Punchline opens up the unfunny backstage world of stand-up comics by zeroing in on the lives and motivations of two very different people – Hanks as Steven Gold, a failing medical student who derives his humor from his experiences with cadavers and other things, and Field as Lilah, a Jersey housefrau and achingly bad novice comic with an unfulfilled desire to make people laugh.
Writer-director David Seltzer has tapped into one of the more intriguing subcultures of the entertainment world, here a place called the Gas Station in Manhattan where club owner Romeo (Mark Rydell) gives almost anyone a break.

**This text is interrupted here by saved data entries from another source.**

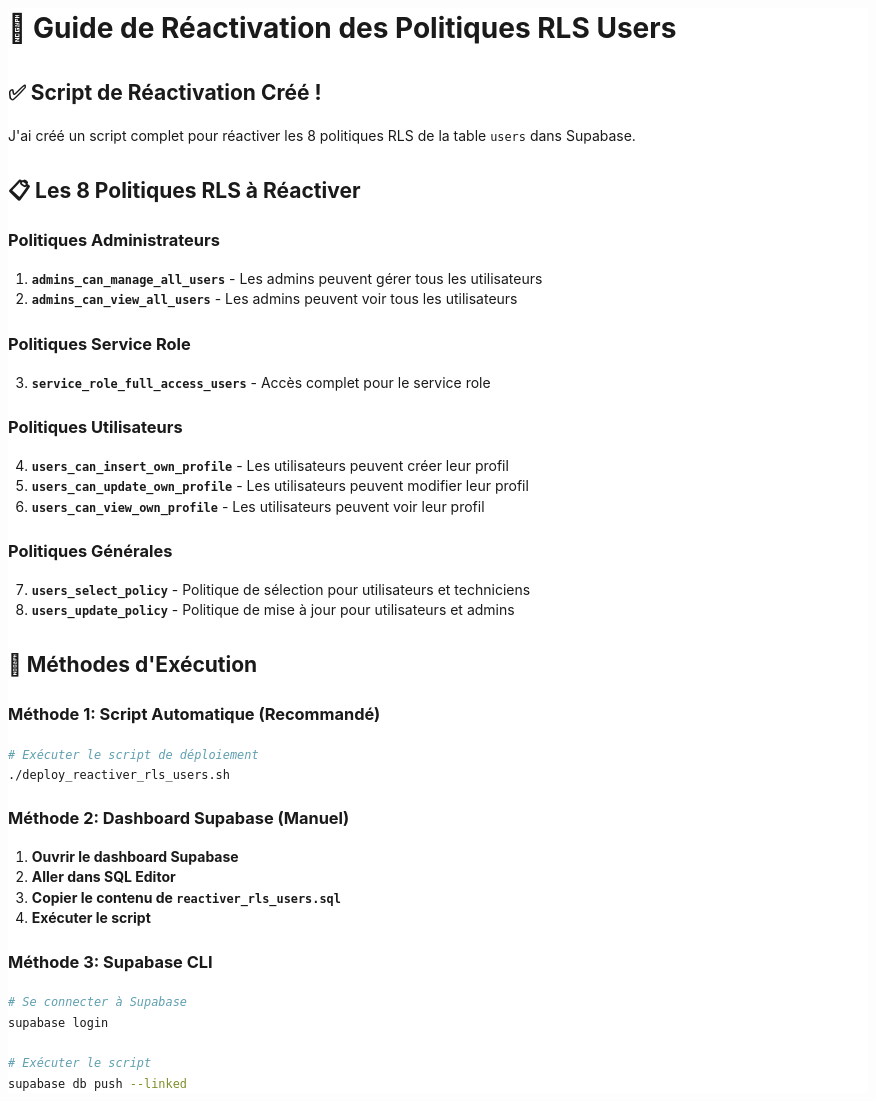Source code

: # 🔧 Guide de Réactivation des Politiques RLS Users

## ✅ **Script de Réactivation Créé !**

J'ai créé un script complet pour réactiver les 8 politiques RLS de la table `users` dans Supabase.

## 📋 **Les 8 Politiques RLS à Réactiver**

### **Politiques Administrateurs**
1. **`admins_can_manage_all_users`** - Les admins peuvent gérer tous les utilisateurs
2. **`admins_can_view_all_users`** - Les admins peuvent voir tous les utilisateurs

### **Politiques Service Role**
3. **`service_role_full_access_users`** - Accès complet pour le service role

### **Politiques Utilisateurs**
4. **`users_can_insert_own_profile`** - Les utilisateurs peuvent créer leur profil
5. **`users_can_update_own_profile`** - Les utilisateurs peuvent modifier leur profil
6. **`users_can_view_own_profile`** - Les utilisateurs peuvent voir leur profil

### **Politiques Générales**
7. **`users_select_policy`** - Politique de sélection pour utilisateurs et techniciens
8. **`users_update_policy`** - Politique de mise à jour pour utilisateurs et admins

## 🚀 **Méthodes d'Exécution**

### **Méthode 1: Script Automatique (Recommandé)**
```bash
# Exécuter le script de déploiement
./deploy_reactiver_rls_users.sh
```

### **Méthode 2: Dashboard Supabase (Manuel)**
1. **Ouvrir le dashboard Supabase**
2. **Aller dans SQL Editor**
3. **Copier le contenu de `reactiver_rls_users.sql`**
4. **Exécuter le script**

### **Méthode 3: Supabase CLI**
```bash
# Se connecter à Supabase
supabase login

# Exécuter le script
supabase db push --linked
```
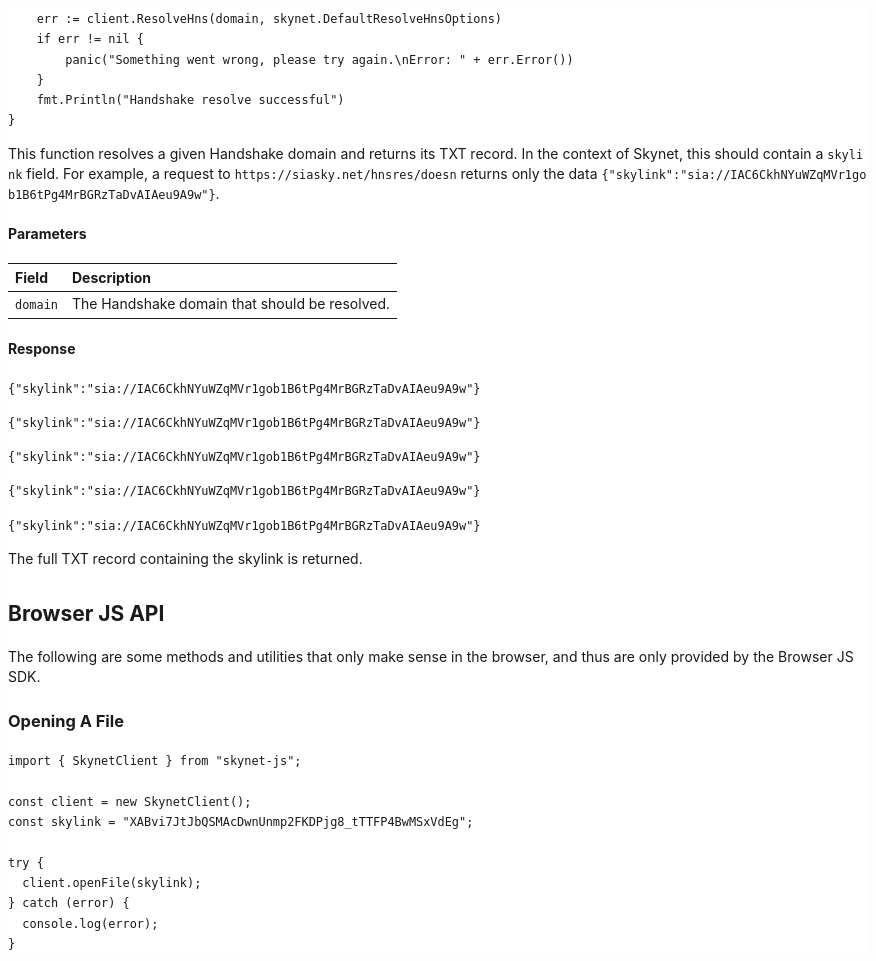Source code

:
 ```text
    err := client.ResolveHns(domain, skynet.DefaultResolveHnsOptions)
    if err != nil {
        panic("Something went wrong, please try again.\nError: " + err.Error())
    }
    fmt.Println("Handshake resolve successful")
}
```

This function resolves a given Handshake domain and returns its TXT record. In the context of Skynet, this should contain a `skylink` field. For example, a request to `https://siasky.net/hnsres/doesn` returns only the data `{"skylink":"sia://IAC6CkhNYuWZqMVr1gob1B6tPg4MrBGRzTaDvAIAeu9A9w"}`.

#### Parameters <a id="parameters-2"></a>

| Field | Description |
| :--- | :--- |
| `domain` | The Handshake domain that should be resolved. |

#### Response <a id="response-2"></a>

```text
{"skylink":"sia://IAC6CkhNYuWZqMVr1gob1B6tPg4MrBGRzTaDvAIAeu9A9w"}
```

```text
{"skylink":"sia://IAC6CkhNYuWZqMVr1gob1B6tPg4MrBGRzTaDvAIAeu9A9w"}
```

```text
{"skylink":"sia://IAC6CkhNYuWZqMVr1gob1B6tPg4MrBGRzTaDvAIAeu9A9w"}
```

```text
{"skylink":"sia://IAC6CkhNYuWZqMVr1gob1B6tPg4MrBGRzTaDvAIAeu9A9w"}
```

```text
{"skylink":"sia://IAC6CkhNYuWZqMVr1gob1B6tPg4MrBGRzTaDvAIAeu9A9w"}
```

The full TXT record containing the skylink is returned.

## Browser JS API <a id="browser-js-api"></a>

The following are some methods and utilities that only make sense in the browser, and thus are only provided by the Browser JS SDK.

### Opening A File <a id="opening-a-file"></a>

```text
import { SkynetClient } from "skynet-js";

const client = new SkynetClient();
const skylink = "XABvi7JtJbQSMAcDwnUnmp2FKDPjg8_tTTFP4BwMSxVdEg";

try {
  client.openFile(skylink);
} catch (error) {
  console.log(error);
}
```
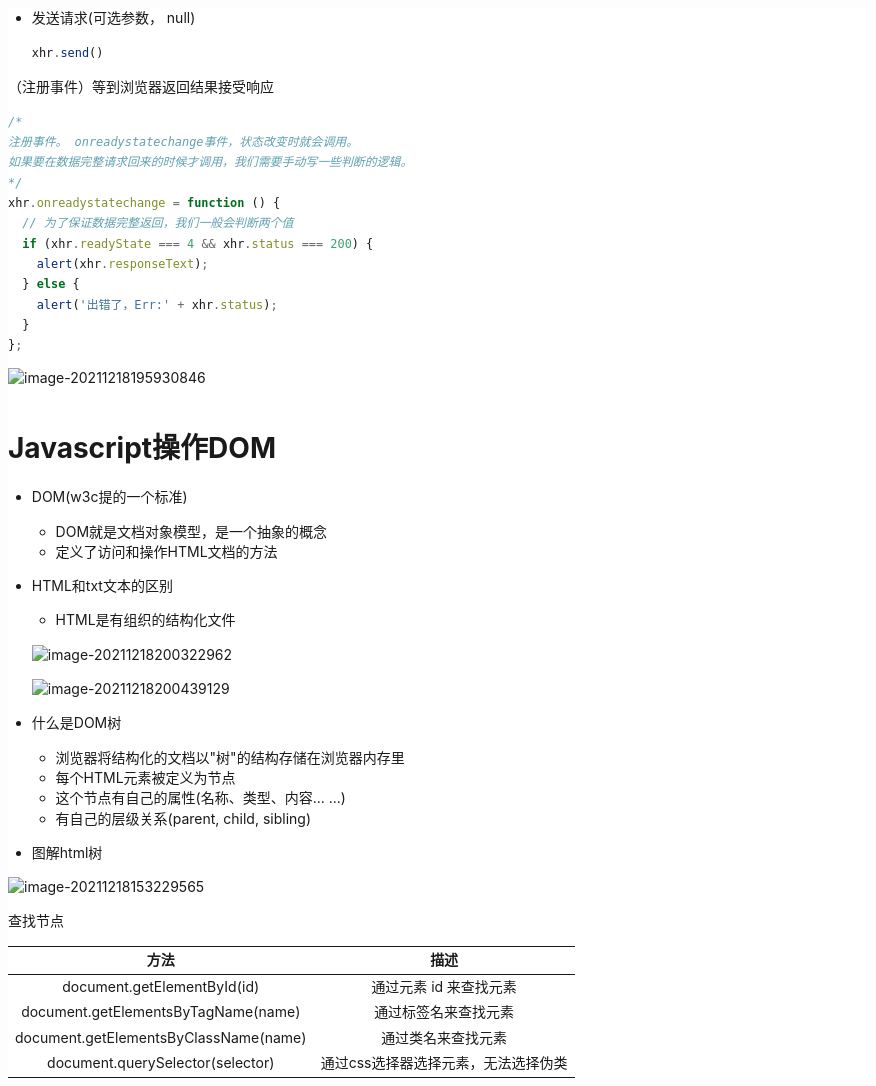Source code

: - 发送请求(可选参数， null)

  ```js
  xhr.send()
  ```

（注册事件）等到浏览器返回结果接受响应

```js
/* 
注册事件。 onreadystatechange事件，状态改变时就会调用。
如果要在数据完整请求回来的时候才调用，我们需要手动写一些判断的逻辑。
*/
xhr.onreadystatechange = function () {
  // 为了保证数据完整返回，我们一般会判断两个值
  if (xhr.readyState === 4 && xhr.status === 200) {
    alert(xhr.responseText);
  } else {
    alert('出错了，Err:' + xhr.status);
  }
};
```

![image-20211218195930846](https://gitee.com/YuerryHUAHUA/figure/raw/master/img/20211218195933.png)

# Javascript操作DOM

- DOM(w3c提的⼀个标准)

  - DOM就是⽂档对象模型，是⼀个抽象的概念
  - 定义了访问和操作HTML⽂档的⽅法

- HTML和txt⽂本的区别

  - HTML是有组织的结构化⽂件

  ![image-20211218200322962](https://gitee.com/YuerryHUAHUA/figure/raw/master/img/20211218200324.png)

  ![image-20211218200439129](https://gitee.com/YuerryHUAHUA/figure/raw/master/img/20211218200440.png)

- 什么是DOM树

  - 浏览器将结构化的⽂档以"树"的结构存储在浏览器内存⾥
  - 每个HTML元素被定义为节点
  - 这个节点有⾃⼰的属性(名称、类型、内容… ...)
  - 有⾃⼰的层级关系(parent, child, sibling)

- 图解html树

![image-20211218153229565](https://gitee.com/YuerryHUAHUA/figure/raw/master/img/20211218153232.png)

查找节点

|                 ⽅法                  |                描述                 |
| :-----------------------------------: | :---------------------------------: |
|      document.getElementById(id)      |       通过元素 id 来查找元素        |
|  document.getElementsByTagName(name)  |        通过标签名来查找元素         |
| document.getElementsByClassName(name) |         通过类名来查找元素          |
|   document.querySelector(selector)    | 通过css选择器选择元素，⽆法选择伪类 |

There’s a dark side to Hanks’ character, which makes his time on stage more than superficially entertaining. Field supposedly brings out his soft side, playing the most unlikely of romantic interests – a styleless 40ish mom of two kids. How she manages to escape her claustrophobic existence playing wife to a traditionally minded insurance salesman husband (John Goodman) to try her schtick with the other wannabes is never quite believable.
The production overall manages to keep its audience off-center with surprisingly unpredictable moments – notably when Rydell is on the scene trying to keep things or his comics together.